Sotto il profilo normativo, le carte sono sempre in regola. La causa i problemi personali, nessuna norma che preveda un percorso che aiuti a uscire dal tunnel della depressione, nessuna norma che imponga di non far sentir solo chi vive un momento particolare della propria vita.
Poco importa se – oltre a possibili motivazioni personali – alla base del dramma ci sono servizi stressanti, stanchezza o superiori che guardano al raggiungimento di obiettivi, dimenticando di avere dinanzi delle persone e non delle macchine.
L’unica iniziativa che è stata intrapresa (quantomeno per la Polizia) è l’Osservatorio che dovrebbe aiutare a prevenire i suicidi. A giudicare dai risultati, però, non si può certo dire che non si sia stato un vero fallimento.
La vita di un militare o di un appartenente alle Forze dell’Ordine è difficile per diverse ragioni. Stress, spostamenti che interrompono reti sociali, prolungate separazioni dalle famiglie, traumi, finiscono con il comportare depressione e ansia.

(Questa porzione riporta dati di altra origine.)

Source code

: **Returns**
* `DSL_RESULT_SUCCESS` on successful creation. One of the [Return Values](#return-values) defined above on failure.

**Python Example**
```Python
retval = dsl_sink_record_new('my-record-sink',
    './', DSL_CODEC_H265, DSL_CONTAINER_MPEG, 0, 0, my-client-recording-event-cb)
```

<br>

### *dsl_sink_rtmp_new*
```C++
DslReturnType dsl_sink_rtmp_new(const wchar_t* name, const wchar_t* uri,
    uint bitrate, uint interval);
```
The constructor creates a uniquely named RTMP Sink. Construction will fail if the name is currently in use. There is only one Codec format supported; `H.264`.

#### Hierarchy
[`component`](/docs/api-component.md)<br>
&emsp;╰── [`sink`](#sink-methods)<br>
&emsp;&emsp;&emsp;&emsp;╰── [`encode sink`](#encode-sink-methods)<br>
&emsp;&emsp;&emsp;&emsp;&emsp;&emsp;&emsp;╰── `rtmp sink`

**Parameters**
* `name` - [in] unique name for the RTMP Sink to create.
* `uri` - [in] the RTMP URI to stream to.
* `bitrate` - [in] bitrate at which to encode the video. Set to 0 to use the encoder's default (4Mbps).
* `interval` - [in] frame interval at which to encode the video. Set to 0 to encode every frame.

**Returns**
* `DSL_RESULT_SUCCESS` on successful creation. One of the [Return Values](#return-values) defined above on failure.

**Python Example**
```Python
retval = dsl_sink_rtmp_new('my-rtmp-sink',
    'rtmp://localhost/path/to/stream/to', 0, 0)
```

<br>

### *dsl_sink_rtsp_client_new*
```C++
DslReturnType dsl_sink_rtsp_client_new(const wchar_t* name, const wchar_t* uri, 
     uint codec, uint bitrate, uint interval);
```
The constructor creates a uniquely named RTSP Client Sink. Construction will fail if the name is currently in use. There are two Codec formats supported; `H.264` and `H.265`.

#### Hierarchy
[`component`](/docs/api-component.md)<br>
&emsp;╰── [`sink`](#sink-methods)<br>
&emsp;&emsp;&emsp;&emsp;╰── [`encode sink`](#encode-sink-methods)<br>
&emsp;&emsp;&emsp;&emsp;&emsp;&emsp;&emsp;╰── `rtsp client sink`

Senza un’analisi per capire i fattori scatenanti, senza uno studio che ci aiuti a comprendere quando, dove e in quali momenti queste persone diventano più a rischio di suicidio, senza una adeguata preparazione ad affrontare il fenomeno mettendo al primo posto la salute e il benessere di uomini e donne in divisa, utilizzando – in mancanza di altri fondi – quel fiume di denaro che si spende inutilmente per auto incensazioni di questo o di quel ministro, di questo o di quel generale, a nulla serviranno le bandiere, se non ad avvolgere le bare di chi abbiamo abbandonato a sé stesso, lasciando che trovi da solo la via d’uscita. Poco importa se sarà un colpo di pistola, un cappio, il gas di una marmitta o un lancio nel vuoto. Al silenzio dello Stato e dei tanti che dovrebbero sentire il dovere di interessarsi dello stato di salute di chi quotidianamente serve l’Italia, risponde solo il silenzio raggelante di una morte che si poteva e si doveva evitare.